Lei decise di esorcizzare la mia bestemmia canzonandomi. — Per un uomo che dichiara di servire gli dèi, Orion, dimostri davvero poco rispetto per gli immortali.

Dovetti convenirne. Nutrivo scarso rispetto per coloro che avevano creato quel mondo e la sua gente, e che si sentivano in diritto di servirsi di noi, torturandoci e uccidendoci, qualunque fossero gli scopi che li muovevano.

Elena percepì il mio malumore e cercò di calmarmi facendo l’amore. Per un po’ dimenticai tutto e permisi al mio corpo di cancellare qualsiasi altra realtà. Ma quando, al culmine della passione, io chiusi gli occhi, mi si parò davanti il sorriso di Atena, bello al di là della mortalità umana, e l’incantesimo si spezzò.

Anche l’umore scherzoso di Elena era cambiato. Sussurrandomi nell’orecchio, disse: — Non sfidare gli dèi, Orion. Per favore, non metterti contro di loro. Non può venirne nulla di buono.

Io non risposi. Non potevo dirle niente che non fosse una bugia o le desse motivo di preoccupazione.

Ci addormentammo abbracciati. Ma presto io mi svegliai al leggero dondolio della nave e al rumore di risate soffocate. Lukka e i suoi uomini stavano tornando. Doveva essere quasi l’alba.

Chiudendo gli occhi, mi concentrai sulla grande piramide di Khufu. Sintonizzai ogni particella del mio essere su quel mucchio di pietre e sulla camera funebre che conteneva. La vedevo chiaramente, che risplendeva contro la notte, stagliandosi nel cielo stellato, brillante di una luce che nessun occhio mortale poteva vedere.

La grande piramide pulsava di energie interne, luccicante, invitante. Improvvisamente, dalla sua punta, un vivido raggio blu saettò verso il cielo, un dardo scintillante di energia che si alzava verso lo zenit della volta notturna.

Ero in piedi davanti alla piramide. Il mio corpo fisico era lì, lo sapevo. Eppure le guardie ai margini della grande piazza antistante non mi videro. Non percepivano la luce che irradiava dalla grande costruzione né lo strale incredibilmente azzurro che prorompeva dalla sua estremità.

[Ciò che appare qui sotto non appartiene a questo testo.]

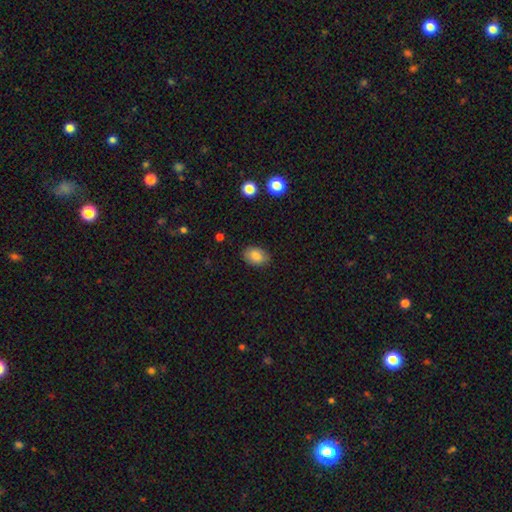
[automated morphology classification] The model was most divided on "how rounded": in between: 75%, round: 24%, cigar-shaped: 1%. More confident: merging — none (85%); smooth or featured — smooth (84%).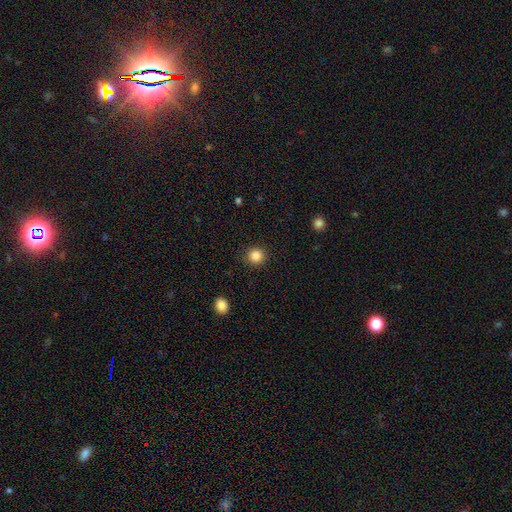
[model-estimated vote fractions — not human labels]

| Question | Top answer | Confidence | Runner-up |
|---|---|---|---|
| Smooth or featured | smooth | 86% | star or artifact (11%) |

E io non potevo avvicinarmi. Come se un muro impenetrabile mi si parasse davanti, non potevo fare un solo passo verso la piramide. Rimasi fuori, nell’aria notturna, finché il sudore non cominciò a colarmi sul viso e sul petto, e poi sulle costole e sulle gambe.

Non riuscii a entrare nella piramide. Il Radioso vi si era sigillato dentro, compresi, e non mi avrebbe permesso di raggiungerlo. Stava proteggendosi da me o dagli altri Creatori?

Non faceva differenza, per quanto mi riguardava. A meno che non fossi riuscito a entrare nella piramide, non potevo in alcun modo costringerlo a resuscitare Atena. Gridai forte nella notte, urlando alle stelle la mia rabbia e la mia frustrazione, e caddi sulle pietre che lastricavano la grande piazza davanti alla tomba di Khufu.